### [EXTRACT PROVIDED]
== Segment start ==

Erin Dresner, DVM, DABVP (Feline), performs acupuncture on Lacie
Lacie receives acupuncture treatment
Resolution of hyporexia was reported after the first treatment. After two treatments, physical exam revealed grade 1/4 lameness. Resolution of lameness was reported after three treatments. Weekly treatments were continued to address ongoing myofascial restriction and further reduce inflammation associated with suspected coxofemoral degenerative joint disease, resulting in resolution of all local trigger points along the left lumbar region. The patient’s range of motion on extension of the left coxofemoral joint improved from an estimated 50% to 80%. Decreased barbering and new fur growth were noted. No further isolating behavior was reported following treatment.
The patient’s total FMPI score improved from 28 to 46 at week two of treatment. At week four of treatment, the patient’s score improved to 58. The patient finally achieved a total FMPI score of 65 at the end of treatment. The patient’s pain score improved from 2/4 to 1/4, and the Fear, Anxiety, and Stress Spectrum score improved from 2/5 to 1/5.
The lack of diagnostics in this case may be interpreted as a deficiency despite the positive clinical outcome. Given that up to 80% of senior cats with histologically confirmed degenerative joint disease may have no radiographic evidence of disease, it was determined that deferring diagnostics in favor of initiating treatment for suspected feline degenerative joint disease or osteoarthritis was a reasonable option.
Photomedicine may have benefited the patient’s treatment plan, but no laser unit was available. Additional acupuncture points, including SP6, SP9, SP10, and BL60, were deferred because of the patient’s sensitivity in these areas. These may be excellent areas to target with photomedicine. It is possible that a dense-disperse electroacupuncture frequency may have improved treatment outcomes, but no such unit was available at the time of treatment.

== Segment end ==

### [TASKS TO COMPLETE]
1. List the acupuncture points that the feline acupuncture case says were deferred because of the patient's sensitivity.
2. Please continue the feline acupuncture case from its last sentence.

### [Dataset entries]
== Segment start ==

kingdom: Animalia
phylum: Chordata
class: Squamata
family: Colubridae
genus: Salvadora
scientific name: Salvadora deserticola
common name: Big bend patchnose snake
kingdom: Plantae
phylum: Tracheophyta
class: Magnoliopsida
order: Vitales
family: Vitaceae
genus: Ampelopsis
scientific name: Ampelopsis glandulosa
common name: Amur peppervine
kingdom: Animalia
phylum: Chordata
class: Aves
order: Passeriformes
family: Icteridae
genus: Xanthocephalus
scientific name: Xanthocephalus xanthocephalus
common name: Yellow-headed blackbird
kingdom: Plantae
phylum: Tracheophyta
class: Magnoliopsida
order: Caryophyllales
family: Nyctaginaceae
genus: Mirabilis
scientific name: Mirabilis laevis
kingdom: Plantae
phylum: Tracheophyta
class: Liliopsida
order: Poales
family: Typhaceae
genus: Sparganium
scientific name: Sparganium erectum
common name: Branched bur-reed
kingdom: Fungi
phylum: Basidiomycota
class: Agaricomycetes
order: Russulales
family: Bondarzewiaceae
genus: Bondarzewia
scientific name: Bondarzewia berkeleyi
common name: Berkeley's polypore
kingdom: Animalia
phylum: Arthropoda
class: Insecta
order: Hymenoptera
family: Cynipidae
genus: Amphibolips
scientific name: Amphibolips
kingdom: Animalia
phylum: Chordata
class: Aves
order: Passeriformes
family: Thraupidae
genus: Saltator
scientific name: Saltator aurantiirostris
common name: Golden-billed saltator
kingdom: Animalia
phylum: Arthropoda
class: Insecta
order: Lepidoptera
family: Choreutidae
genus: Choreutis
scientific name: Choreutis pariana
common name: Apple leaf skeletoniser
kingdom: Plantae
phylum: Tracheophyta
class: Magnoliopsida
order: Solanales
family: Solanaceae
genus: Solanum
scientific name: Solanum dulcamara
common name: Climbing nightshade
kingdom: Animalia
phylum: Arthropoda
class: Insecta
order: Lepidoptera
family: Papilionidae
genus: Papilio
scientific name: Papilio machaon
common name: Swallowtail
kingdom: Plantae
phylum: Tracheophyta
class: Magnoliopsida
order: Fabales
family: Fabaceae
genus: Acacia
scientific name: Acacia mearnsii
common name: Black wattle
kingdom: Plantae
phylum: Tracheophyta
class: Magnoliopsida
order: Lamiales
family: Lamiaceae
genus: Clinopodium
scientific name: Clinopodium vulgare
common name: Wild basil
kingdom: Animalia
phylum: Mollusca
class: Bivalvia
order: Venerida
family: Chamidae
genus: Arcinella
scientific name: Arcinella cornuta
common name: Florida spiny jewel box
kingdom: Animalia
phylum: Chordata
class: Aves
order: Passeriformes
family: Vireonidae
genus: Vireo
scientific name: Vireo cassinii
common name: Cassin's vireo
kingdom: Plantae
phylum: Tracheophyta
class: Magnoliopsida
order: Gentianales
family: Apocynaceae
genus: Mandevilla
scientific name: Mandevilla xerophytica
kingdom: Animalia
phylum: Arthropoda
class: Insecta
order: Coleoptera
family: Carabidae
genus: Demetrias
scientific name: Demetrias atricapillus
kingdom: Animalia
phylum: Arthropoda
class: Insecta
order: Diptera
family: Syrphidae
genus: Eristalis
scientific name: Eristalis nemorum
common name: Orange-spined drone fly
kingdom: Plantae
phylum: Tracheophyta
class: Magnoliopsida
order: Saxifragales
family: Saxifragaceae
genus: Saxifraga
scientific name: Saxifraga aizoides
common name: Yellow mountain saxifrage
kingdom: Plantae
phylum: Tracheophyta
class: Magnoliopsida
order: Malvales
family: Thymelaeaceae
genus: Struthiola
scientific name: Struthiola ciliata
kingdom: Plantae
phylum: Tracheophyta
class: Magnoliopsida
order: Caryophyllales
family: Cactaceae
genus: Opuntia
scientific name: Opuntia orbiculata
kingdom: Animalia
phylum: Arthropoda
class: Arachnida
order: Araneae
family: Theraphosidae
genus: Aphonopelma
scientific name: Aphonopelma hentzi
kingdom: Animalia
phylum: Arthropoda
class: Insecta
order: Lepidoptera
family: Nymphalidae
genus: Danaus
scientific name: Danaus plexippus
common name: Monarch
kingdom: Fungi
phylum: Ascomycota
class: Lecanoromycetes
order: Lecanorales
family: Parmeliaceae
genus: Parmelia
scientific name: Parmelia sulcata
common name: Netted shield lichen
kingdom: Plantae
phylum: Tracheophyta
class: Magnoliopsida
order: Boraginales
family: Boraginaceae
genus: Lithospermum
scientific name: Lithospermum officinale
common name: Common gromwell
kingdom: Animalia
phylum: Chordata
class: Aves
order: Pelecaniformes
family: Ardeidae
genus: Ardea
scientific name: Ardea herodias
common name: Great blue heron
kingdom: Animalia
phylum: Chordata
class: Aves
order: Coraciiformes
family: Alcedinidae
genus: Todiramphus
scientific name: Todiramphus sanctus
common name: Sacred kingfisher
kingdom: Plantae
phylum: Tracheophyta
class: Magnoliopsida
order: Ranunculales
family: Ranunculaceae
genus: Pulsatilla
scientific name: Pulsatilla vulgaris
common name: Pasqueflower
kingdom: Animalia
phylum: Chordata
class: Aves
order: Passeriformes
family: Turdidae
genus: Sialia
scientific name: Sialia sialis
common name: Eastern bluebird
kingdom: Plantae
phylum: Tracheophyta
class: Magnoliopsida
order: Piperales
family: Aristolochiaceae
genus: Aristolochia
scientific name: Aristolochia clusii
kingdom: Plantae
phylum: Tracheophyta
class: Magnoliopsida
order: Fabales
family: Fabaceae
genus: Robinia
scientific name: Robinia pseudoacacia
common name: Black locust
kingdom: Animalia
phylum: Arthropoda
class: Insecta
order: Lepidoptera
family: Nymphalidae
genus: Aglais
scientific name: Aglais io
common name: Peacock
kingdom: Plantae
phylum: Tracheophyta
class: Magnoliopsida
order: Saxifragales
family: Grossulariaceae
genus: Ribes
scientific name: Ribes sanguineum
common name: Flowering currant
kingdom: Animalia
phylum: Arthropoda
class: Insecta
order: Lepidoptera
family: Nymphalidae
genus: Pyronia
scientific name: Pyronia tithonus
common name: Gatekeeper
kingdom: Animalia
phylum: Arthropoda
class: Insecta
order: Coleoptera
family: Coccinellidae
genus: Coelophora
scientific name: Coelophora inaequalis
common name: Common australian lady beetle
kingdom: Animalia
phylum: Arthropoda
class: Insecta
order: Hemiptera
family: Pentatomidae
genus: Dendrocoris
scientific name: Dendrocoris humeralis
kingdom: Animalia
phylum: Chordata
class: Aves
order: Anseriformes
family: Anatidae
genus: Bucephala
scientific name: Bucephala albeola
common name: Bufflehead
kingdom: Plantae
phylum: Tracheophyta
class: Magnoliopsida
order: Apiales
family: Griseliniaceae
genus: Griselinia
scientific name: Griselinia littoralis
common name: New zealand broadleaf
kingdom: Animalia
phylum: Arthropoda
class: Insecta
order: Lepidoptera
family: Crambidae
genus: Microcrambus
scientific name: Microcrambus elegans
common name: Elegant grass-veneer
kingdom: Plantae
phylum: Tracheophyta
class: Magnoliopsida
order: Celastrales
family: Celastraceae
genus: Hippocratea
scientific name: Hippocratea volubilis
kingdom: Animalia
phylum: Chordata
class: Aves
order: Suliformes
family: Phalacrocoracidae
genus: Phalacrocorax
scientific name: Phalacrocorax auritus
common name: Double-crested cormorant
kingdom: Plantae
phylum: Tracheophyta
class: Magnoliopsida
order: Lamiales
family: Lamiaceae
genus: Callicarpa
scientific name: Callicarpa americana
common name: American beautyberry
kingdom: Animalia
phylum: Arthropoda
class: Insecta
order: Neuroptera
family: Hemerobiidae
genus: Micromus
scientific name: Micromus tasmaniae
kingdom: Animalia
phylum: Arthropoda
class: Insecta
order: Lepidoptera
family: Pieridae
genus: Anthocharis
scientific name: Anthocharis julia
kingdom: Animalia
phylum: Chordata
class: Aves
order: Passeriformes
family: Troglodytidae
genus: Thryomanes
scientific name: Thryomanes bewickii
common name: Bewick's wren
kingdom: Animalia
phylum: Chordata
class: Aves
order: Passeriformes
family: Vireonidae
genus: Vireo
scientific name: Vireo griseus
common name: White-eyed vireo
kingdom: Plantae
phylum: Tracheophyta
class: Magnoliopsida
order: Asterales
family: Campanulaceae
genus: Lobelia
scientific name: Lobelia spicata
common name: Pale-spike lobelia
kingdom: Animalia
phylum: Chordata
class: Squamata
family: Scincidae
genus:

== Segment end ==

### [RESPONSES TO THE TASKS]
1. SP6, SP9, SP10, BL60

2.
Discussion by Mike Petty, DVM, CCRT, CVPP, DAAPM
Often, it can be difficult to convince any owner that the signs that they are seeing are due to pain. As in this case, I like to eliminate that doubt by having the owner fill out a pain metric. In this case, the FMPI was used, where the owner observations produced a pain score. This allows us as practitioners to move past that doubt and get to the problem at hand.
Diagnostics are the keystone of any good case workup; however, there are some owners who are unwilling to allow things like radiographs because of money or personal reasons. Knowing exactly where a lesion is located is especially important in medical-based acupuncture, which uses a Western approach to therapy based on specific lesion locations. But a well-done physical exam, as in this case, often can substitute for more specific diagnostics, but with one caveat: If the patient does not respond to therapy, then further discussion with the client must be conducted, and documentation of that discussion needs to be made and put in the medical record.
Michael C. Petty, DVM, CCRT, CVPP, DAAPM, is in private practice in Canton, Michigan. He is a frequent national and international lecturer on topics related to pain management. Petty offers commentary on each Pain Case of the Month (and occasionally writes one himself). He was also a member of the task force for the 2015 AAHA/AAFP Pain Management Guidelines for Dogs and Cats.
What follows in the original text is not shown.